I've tried: Aerotech Bib, PI Quest, UA BoxerJock, other boxer briefs and can't find one thing that doesn't have a ton of stitching around the crotch area.

Can someone please recommend a short or underwear that's seamless around the crotch?


----------



## MMsRepBike (Apr 1, 2014)

for what?


----------



## jmcg333 (Apr 17, 2015)

MMsRepBike said:


> for what?


Every bike short or compression or boxer brief I've tired - the seams/stitching bother my privates.


----------



## tlg (May 11, 2011)

jmcg333 said:


> Every bike short or compression or boxer brief I've tired - the seams/stitching bother my privates.


Bike shorts have chamois pads. Thus no stitching around your privates. Unless your privates are in really strange areas.

Are you wearing compression or boxer briefs for cycling? Don't.


----------



## MMsRepBike (Apr 1, 2014)

You mean when you're riding a bike?

Assos has a new patent on chamois construction, it's called golden gate. What it is is simply eliminating the stitching on the sides of the chamois so there's nothing there to chafe.
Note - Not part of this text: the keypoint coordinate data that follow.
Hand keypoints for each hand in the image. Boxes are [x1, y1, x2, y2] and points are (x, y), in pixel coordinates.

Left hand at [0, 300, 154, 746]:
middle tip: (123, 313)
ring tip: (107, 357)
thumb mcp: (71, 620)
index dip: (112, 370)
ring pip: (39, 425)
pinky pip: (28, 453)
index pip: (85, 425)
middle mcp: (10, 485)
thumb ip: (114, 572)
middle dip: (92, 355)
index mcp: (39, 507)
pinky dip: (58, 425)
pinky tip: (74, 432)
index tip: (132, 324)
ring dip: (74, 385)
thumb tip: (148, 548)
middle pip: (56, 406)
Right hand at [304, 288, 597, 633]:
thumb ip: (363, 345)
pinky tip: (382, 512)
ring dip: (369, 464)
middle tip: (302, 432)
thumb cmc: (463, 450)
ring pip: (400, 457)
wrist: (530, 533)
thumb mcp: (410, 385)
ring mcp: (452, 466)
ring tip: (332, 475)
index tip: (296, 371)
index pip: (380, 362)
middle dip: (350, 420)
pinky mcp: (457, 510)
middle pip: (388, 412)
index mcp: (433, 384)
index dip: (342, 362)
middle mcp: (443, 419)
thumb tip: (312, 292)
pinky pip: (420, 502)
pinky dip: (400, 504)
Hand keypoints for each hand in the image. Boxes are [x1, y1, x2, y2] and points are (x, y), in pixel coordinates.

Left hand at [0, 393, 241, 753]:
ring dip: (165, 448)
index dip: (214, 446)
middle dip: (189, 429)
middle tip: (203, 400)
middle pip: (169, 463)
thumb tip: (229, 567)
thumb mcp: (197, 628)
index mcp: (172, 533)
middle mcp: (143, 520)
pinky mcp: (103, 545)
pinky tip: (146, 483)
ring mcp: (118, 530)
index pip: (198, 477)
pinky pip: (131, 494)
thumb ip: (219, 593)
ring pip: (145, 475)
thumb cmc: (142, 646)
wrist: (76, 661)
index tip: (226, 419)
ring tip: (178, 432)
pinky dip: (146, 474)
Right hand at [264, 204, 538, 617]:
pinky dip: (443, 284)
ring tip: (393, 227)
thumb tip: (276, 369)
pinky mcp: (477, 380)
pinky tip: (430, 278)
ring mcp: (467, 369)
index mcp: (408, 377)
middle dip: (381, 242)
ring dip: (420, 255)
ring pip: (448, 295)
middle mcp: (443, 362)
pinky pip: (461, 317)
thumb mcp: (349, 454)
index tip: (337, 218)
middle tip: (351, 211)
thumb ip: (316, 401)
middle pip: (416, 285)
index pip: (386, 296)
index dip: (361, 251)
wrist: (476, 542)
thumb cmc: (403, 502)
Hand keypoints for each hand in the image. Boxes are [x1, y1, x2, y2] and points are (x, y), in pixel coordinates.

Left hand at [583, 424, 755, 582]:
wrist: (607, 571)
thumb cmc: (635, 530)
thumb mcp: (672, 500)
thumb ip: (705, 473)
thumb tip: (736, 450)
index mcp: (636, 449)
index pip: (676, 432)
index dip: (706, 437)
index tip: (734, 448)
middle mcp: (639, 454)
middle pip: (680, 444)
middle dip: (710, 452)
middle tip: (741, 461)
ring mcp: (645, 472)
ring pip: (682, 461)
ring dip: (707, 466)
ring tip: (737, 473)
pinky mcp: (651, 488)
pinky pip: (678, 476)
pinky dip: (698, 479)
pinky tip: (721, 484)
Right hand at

They're the only shorts on the market like that, being patented and all.

So I suggest those. Only the S7 line has them. NeoPro, Equipe and Cento depending on how thick and nice you want the pad. They also have shorts without bibs, the S7 Mille shorts.

Assos H Mille S7 Shorts, Assos, Assos SHORTS









As you can see here, the stitching stops short of anywhere it would chafe. Same in the front. The area where it would contact your saddle has no stitching at all.
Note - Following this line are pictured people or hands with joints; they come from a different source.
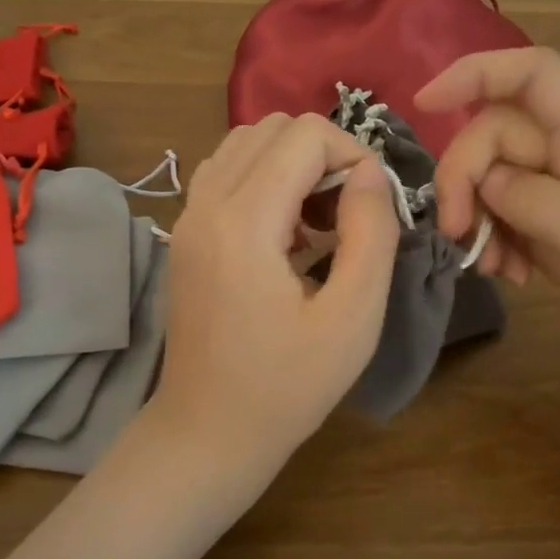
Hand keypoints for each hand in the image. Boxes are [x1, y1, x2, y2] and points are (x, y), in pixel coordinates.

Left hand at [150, 113, 400, 482]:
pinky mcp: (185, 231)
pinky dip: (264, 177)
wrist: (207, 432)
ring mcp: (187, 215)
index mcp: (243, 221)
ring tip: (319, 221)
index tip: (374, 206)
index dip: (353, 155)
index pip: (304, 135)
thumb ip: (371, 232)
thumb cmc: (287, 386)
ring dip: (293, 163)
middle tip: (348, 214)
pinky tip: (285, 231)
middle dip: (324, 154)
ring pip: (246, 141)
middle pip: (272, 126)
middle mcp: (205, 203)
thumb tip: (370, 171)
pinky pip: (226, 170)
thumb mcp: (353, 317)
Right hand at [417, 48, 559, 415]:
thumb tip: (483, 177)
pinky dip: (496, 243)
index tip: (424, 106)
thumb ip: (538, 202)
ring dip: (477, 215)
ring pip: (498, 181)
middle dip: (464, 175)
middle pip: (500, 135)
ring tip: (491, 268)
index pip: (534, 76)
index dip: (476, 72)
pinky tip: (511, 279)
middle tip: (454, 233)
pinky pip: (512, 222)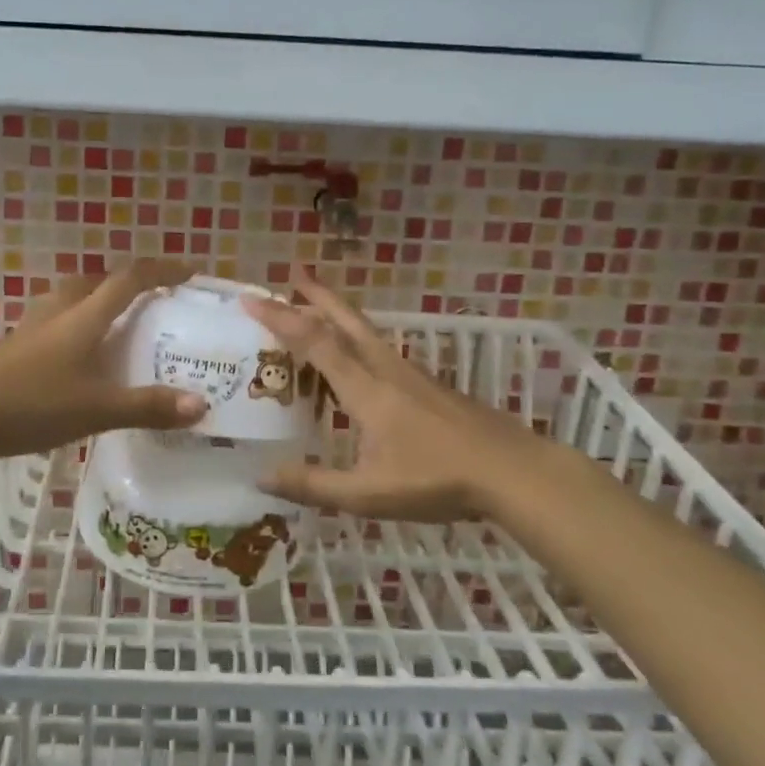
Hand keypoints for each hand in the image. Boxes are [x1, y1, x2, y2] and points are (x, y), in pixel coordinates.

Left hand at [0, 259, 206, 462]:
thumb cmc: (33, 404)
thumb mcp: (97, 409)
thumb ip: (148, 406)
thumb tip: (202, 405)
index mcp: (84, 316)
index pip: (130, 278)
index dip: (163, 269)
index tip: (190, 271)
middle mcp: (60, 310)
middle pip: (98, 281)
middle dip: (129, 284)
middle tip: (154, 303)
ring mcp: (33, 326)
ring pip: (73, 298)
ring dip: (100, 301)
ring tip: (119, 326)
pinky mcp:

Assos H.milleshorts_s7 Shorts - Men's | Competitive Cyclist


----------



## Roland44 (Mar 21, 2013)

I've been looking for something like that, thanks!


----------



## Fredrico (Jun 15, 2002)

Roland44 said:


> I've been looking for something like that, thanks!
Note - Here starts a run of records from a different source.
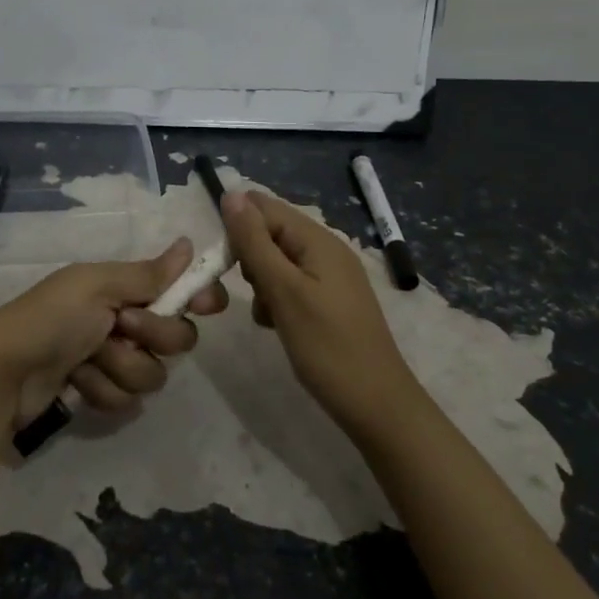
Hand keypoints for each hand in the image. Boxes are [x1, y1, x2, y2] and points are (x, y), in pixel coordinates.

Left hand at [0, 238, 227, 425]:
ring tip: (87, 359)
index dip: (197, 298)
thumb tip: (188, 244)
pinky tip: (75, 381)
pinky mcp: (100, 391)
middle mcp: (123, 321)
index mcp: (122, 288)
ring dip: (120, 367)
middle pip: (176, 338)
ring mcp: (111, 359)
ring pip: (152, 374)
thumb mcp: (97, 286)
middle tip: (122, 327)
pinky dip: (101, 390)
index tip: (207, 305)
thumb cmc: (51, 318)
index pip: (178, 291)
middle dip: (153, 337)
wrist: (4, 373)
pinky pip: (127, 399)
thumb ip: (147, 274)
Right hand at [220, 190, 423, 438]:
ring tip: (267, 314)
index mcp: (318, 240)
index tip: (223, 264)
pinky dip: (276, 299)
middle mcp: (326, 249)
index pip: (265, 209)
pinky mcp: (328, 301)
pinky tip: (276, 325)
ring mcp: (329, 276)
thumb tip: (231, 194)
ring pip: (277, 261)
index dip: (238, 228)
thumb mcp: (283, 291)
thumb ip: (255, 242)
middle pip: (271, 233)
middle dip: (250, 258)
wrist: (375, 404)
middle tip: (255, 293)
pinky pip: (290, 284)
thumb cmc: (327, 346)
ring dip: (261, 282)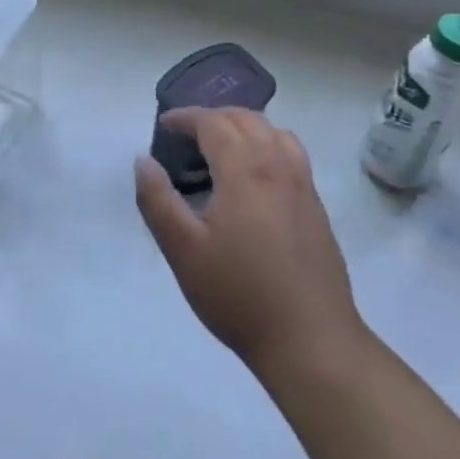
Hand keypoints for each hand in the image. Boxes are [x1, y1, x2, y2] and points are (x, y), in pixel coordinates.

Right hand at [135, 108, 366, 380]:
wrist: (311, 341)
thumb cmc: (239, 296)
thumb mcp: (184, 252)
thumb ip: (158, 201)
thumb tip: (143, 160)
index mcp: (244, 171)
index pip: (213, 122)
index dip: (186, 117)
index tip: (164, 125)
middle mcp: (277, 166)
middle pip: (245, 119)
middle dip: (213, 117)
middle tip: (187, 135)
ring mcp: (303, 185)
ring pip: (274, 131)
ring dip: (244, 126)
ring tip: (222, 146)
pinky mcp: (317, 206)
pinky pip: (292, 153)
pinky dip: (268, 143)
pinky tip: (256, 175)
Assos fits like a glove and stays comfortable longer than any other short I've ever used. I save Mille bibs from a couple of years ago for longer rides. For the price, they better be. You get what you pay for!


----------



## milkbaby (Aug 14, 2009)

Catella makes welded non-stitched cycling kit. I had an old Castelli bib short where the chamois pad was welded instead of stitched as well, though I'm not sure they still use that style of construction.


----------



## jmcg333 (Apr 17, 2015)

MMsRepBike said:


> Assos has a new patent on chamois construction, it's called golden gate. What it is is simply eliminating the stitching on the sides of the chamois so there's nothing there to chafe.


Thanks, ordering now!


----------



## MR_GRUMPY (Aug 21, 2002)

This reminds me of "The Princess and the Pea".

Man up.

Just for laughs, a month ago, I ordered some insanely cheap bibs on Amazon. Turns out, they have a completely one piece seat pad with all those little bumps and grooves that the $300 bibs have. They'll probably only last for a year, but we'll see how they feel after 6 months in the rotation.


----------



## Lombard (May 8, 2014)

Most bike shorts and tights I've seen do have that dreaded seam in the front. I don't find any discomfort, but have to wonder when the next wardrobe malfunction will occur.  I had a pair of tights split there and luckily, I was wearing my bike shorts underneath!


----------



## Special Eyes (Feb 2, 2011)

I've tried countless varieties of undies over the past few years and these are seamless, wicking and comfortable. Last long too. Almost like wearing none but with much better support. Jockey Seamfree Low Rise Brief - 10303


----------



## michaelcogburn.c (Nov 22, 2015)

I do use Assos shorts. They are very comfortable to wear.


----------